Actually, while I'm not sure what the full story was with Battlefield 3, it is rumoured that Valve wanted exclusive rights to Battlefield 3. EA wanted to see their headline game on every distribution platform available. Valve do not want their games on Origin. I like steam alot and its a better system than anything else but Valve are not angels.
The whole Origin vs Steam debacle was because EA
deliberately (As in,
"did so knowingly and intentionally, with forethought") violated Steam's terms of service by selling DLC through EA's system built into games to bypassing Steam, and then pretended to be the victim when Valve removed their games. Whether or not Valve should take a cut of DLC or in-game purchases is up for debate, and I'm not firmly on Valve's side on the point (but it's a complex issue), but that's not the point: it was clearly in Steam's terms of service (and had been for awhile), and EA intentionally slipped in-game non-Steam DLC purchases into
multiple of their recent releases
after they were already on Steam, forcing Valve to remove them from Steam afterward, and then EA blamed Valve and pretended they were getting bullied - which was amusing, because EA is really large, and has previously offered to buy Valve out, and most people online didn't buy into it recognizing how 'coincidentally' EA was launching their own rival service, and it was in EA's interest to claim Valve's ToS was too restrictive.
EA could've negotiated a new deal with Steam, or could've not made their DLC available to the Steam versions of the game (boycotting with entire games or just the games' DLC), or could've publicly commented on the issue and opened dialog, or could've let Valve have the cut they've always been taking without complaining... instead they snuck Origin purchasing into multiple games already on Steam at once, then acted surprised and shocked, and acted like this was something new Steam added to the ToS. It had nothing to do with Valve demanding exclusivity; it had to do with profit sharing from DLC, and EA acting like a child to raise awareness of Origin instead of negotiating a better deal.
[
Even non-Origin digital sales require Origin to be installed]
[
Battlefield 3's Absence on Steam Blamed on Restrictive Terms of Service]
EA was 100% in the wrong in this case, in my opinion.
I don't agree with everything Valve does; nor do I think they are perfect... but they are a lot better than EA.
Here was Valve's response after the whole debacle:
"
I think at the end of the day we're going to prove to EA they have happier customers, a higher quality service, and will make more money if they have their titles on Steam.
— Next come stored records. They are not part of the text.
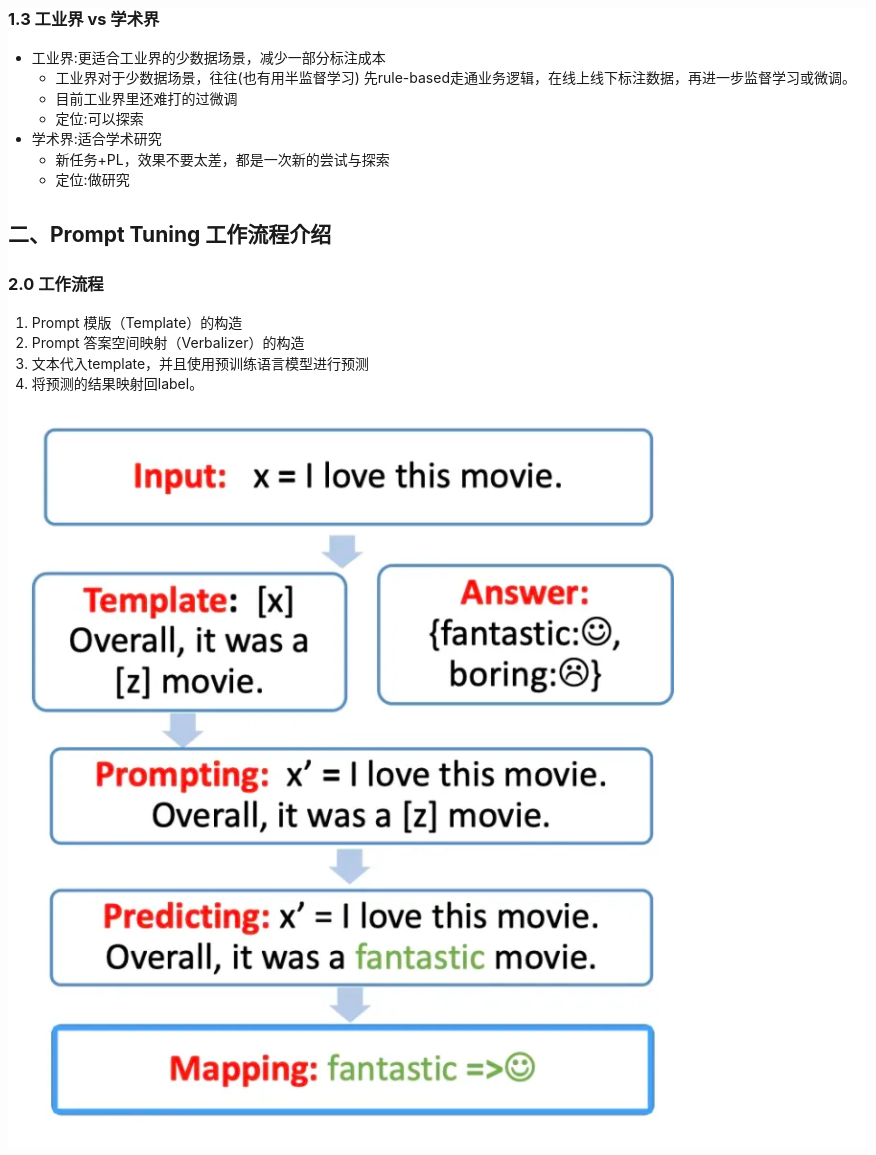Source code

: ### 1.3 工业界 vs 学术界

- 工业界:更适合工业界的少数据场景，减少一部分标注成本
  - 工业界对于少数据场景，往往(也有用半监督学习) 先rule-based走通业务逻辑，在线上线下标注数据，再进一步监督学习或微调。
  - 目前工业界里还难打的过微调
  - 定位:可以探索
- 学术界:适合学术研究
  - 新任务+PL，效果不要太差，都是一次新的尝试与探索
  - 定位:做研究

## 二、Prompt Tuning 工作流程介绍

### 2.0 工作流程

1. Prompt 模版（Template）的构造
2. Prompt 答案空间映射（Verbalizer）的构造
3. 文本代入template，并且使用预训练语言模型进行预测
4. 将预测的结果映射回label。

![](img/20230305151933.png)
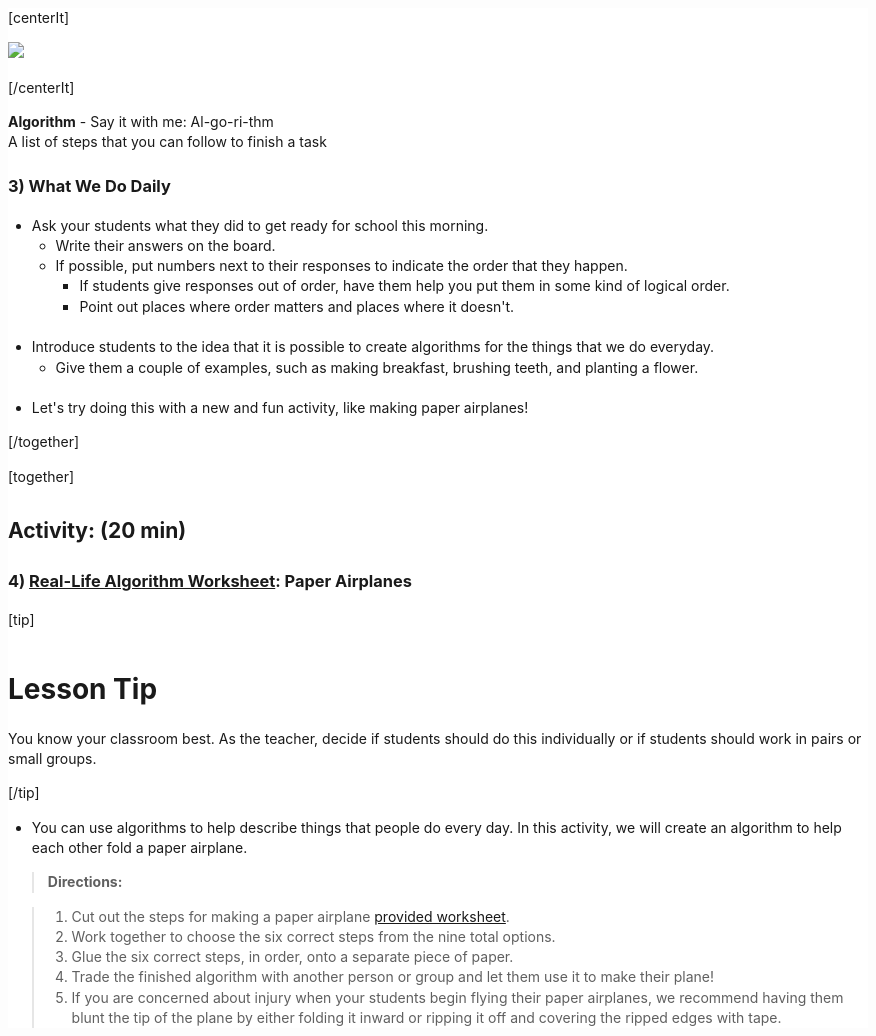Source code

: [centerIt]

![](vocab.png)

[/centerIt]

**Algorithm** - Say it with me: Al-go-ri-thm <br/>
A list of steps that you can follow to finish a task

### <a name="GetStarted"></a> 3) What We Do Daily
- Ask your students what they did to get ready for school this morning.
  - Write their answers on the board.
  - If possible, put numbers next to their responses to indicate the order that they happen.
     - If students give responses out of order, have them help you put them in some kind of logical order.
     - Point out places where order matters and places where it doesn't.<br/><br/>
- Introduce students to the idea that it is possible to create algorithms for the things that we do everyday.
  - Give them a couple of examples, such as making breakfast, brushing teeth, and planting a flower.
<br/><br/>
- Let's try doing this with a new and fun activity, like making paper airplanes!

[/together]

[together]

## Activity: (20 min)
### <a name="Activity1"></a> 4) [Real-Life Algorithm Worksheet](Activity2-RealLifeAlgorithms.pdf): Paper Airplanes

[tip]

# Lesson Tip
You know your classroom best.  As the teacher, decide if students should do this individually or if students should work in pairs or small groups.

[/tip]

- You can use algorithms to help describe things that people do every day.  In this activity, we will create an algorithm to help each other fold a paper airplane.


> **Directions:**

> 1. Cut out the steps for making a paper airplane [provided worksheet](Activity2-RealLifeAlgorithms.pdf).
> 2. Work together to choose the six correct steps from the nine total options.
> 3. Glue the six correct steps, in order, onto a separate piece of paper.
> 4. Trade the finished algorithm with another person or group and let them use it to make their plane!
> 5. If you are concerned about injury when your students begin flying their paper airplanes, we recommend having them blunt the tip of the plane by either folding it inward or ripping it off and covering the ripped edges with tape.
It's our duty to demonstrate that to them. We don't have a natural right to publish their games." [
Valve's response]
That is a good response. EA during that time went around
criticizing everything it could think of about Steam, and hinting heavily that Origin is a better choice for developers.
If one company (Valve) has a reputation of integrity and openness and of working with and alongside developers and customers, and another company (EA) has a history of abusing other developers and customers, then they get into a public spat of some kind, why would you believe the company with the proven track-record of deceit?
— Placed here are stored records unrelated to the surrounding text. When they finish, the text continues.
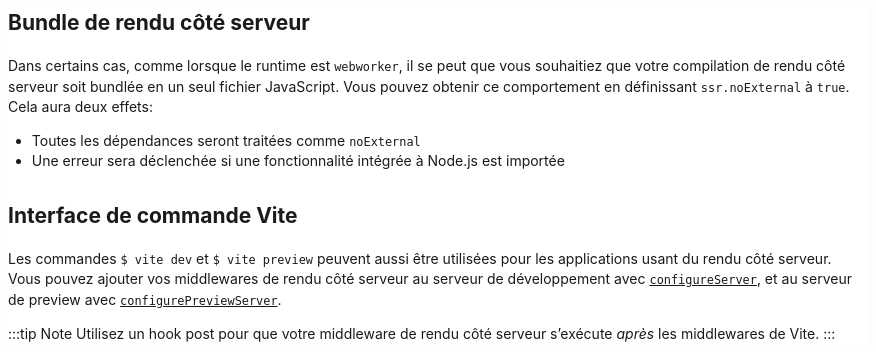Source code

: ## Bundle de rendu côté serveur

Dans certains cas, comme lorsque le runtime est `webworker`, il se peut que vous souhaitiez que votre compilation de rendu côté serveur soit bundlée en un seul fichier JavaScript. Vous pouvez obtenir ce comportement en définissant `ssr.noExternal` à `true`. Cela aura deux effets:

- Toutes les dépendances seront traitées comme `noExternal`
- Une erreur sera déclenchée si une fonctionnalité intégrée à Node.js est importée

## Interface de commande Vite

Les commandes `$ vite dev` et `$ vite preview` peuvent aussi être utilisées pour les applications usant du rendu côté serveur. Vous pouvez ajouter vos middlewares de rendu côté serveur au serveur de développement avec [`configureServer`](/guide/api-plugin#configureserver), et au serveur de preview avec [`configurePreviewServer`](/guide/api-plugin#configurepreviewserver).

:::tip Note
Utilisez un hook post pour que votre middleware de rendu côté serveur s’exécute _après_ les middlewares de Vite.
:::
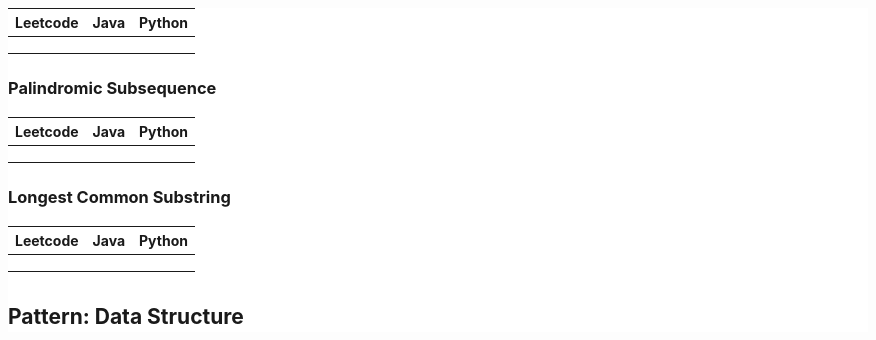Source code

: | Leetcode | Java | Python |
| -------- | ---- | ------ |
|          |      |        |
|          |      |        |
|          |      |        |

### Palindromic Subsequence

| Leetcode | Java | Python |
| -------- | ---- | ------ |
|          |      |        |
|          |      |        |
|          |      |        |

### Longest Common Substring

| Leetcode | Java | Python |
| -------- | ---- | ------ |
|          |      |        |
|          |      |        |
|          |      |        |

## Pattern: Data Structure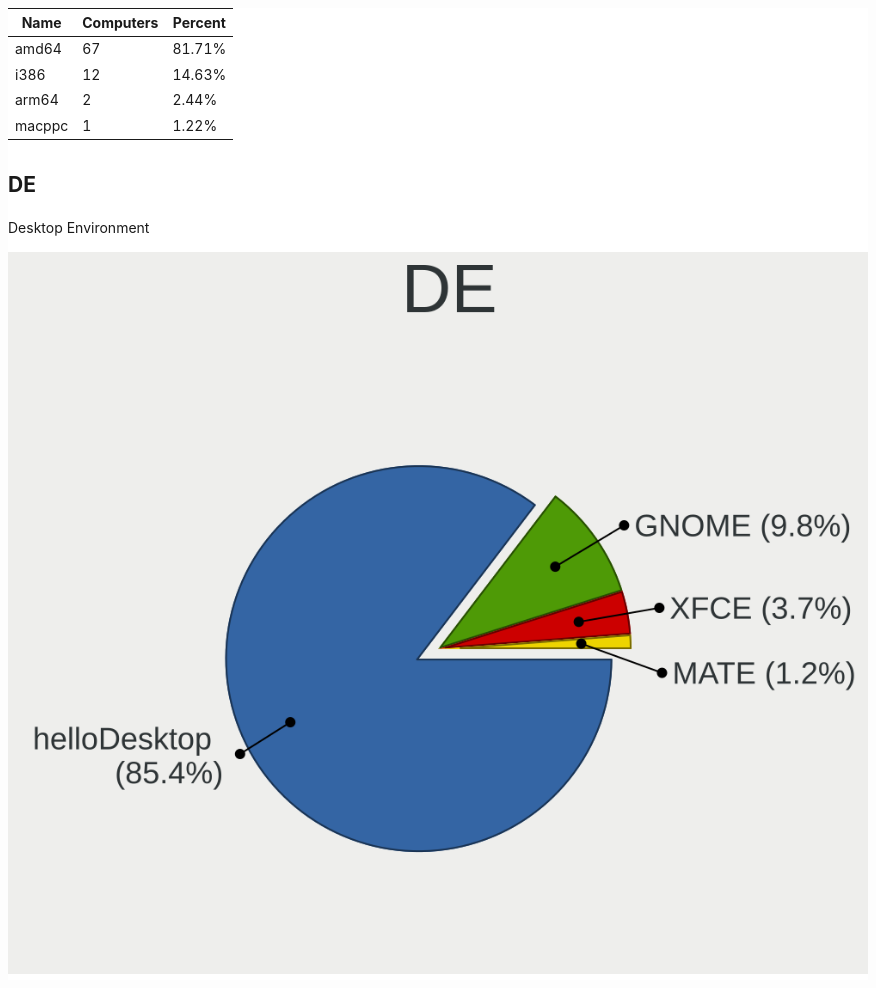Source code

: 
| Name   | Computers | Percent |
|--------|-----------|---------|
| amd64  | 67        | 81.71%  |
| i386   | 12        | 14.63%  |
| arm64  | 2         | 2.44%   |
| macppc | 1         | 1.22%   |

DE
--

Desktop Environment

![DE](./images/pie_chart_bsd/os_de.svg)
Again, as you mentioned, Valve isn't an angel. But at the same time, past events have earned them more trust, and lost EA trust. If a situation is unknown, I'm going to give Valve the benefit of the doubt, and EA I'm going to scrutinize harder looking for ulterior motives... and since they 'just so happened' to launch their own rival distribution store at the same time, you didn't have to look too far at all.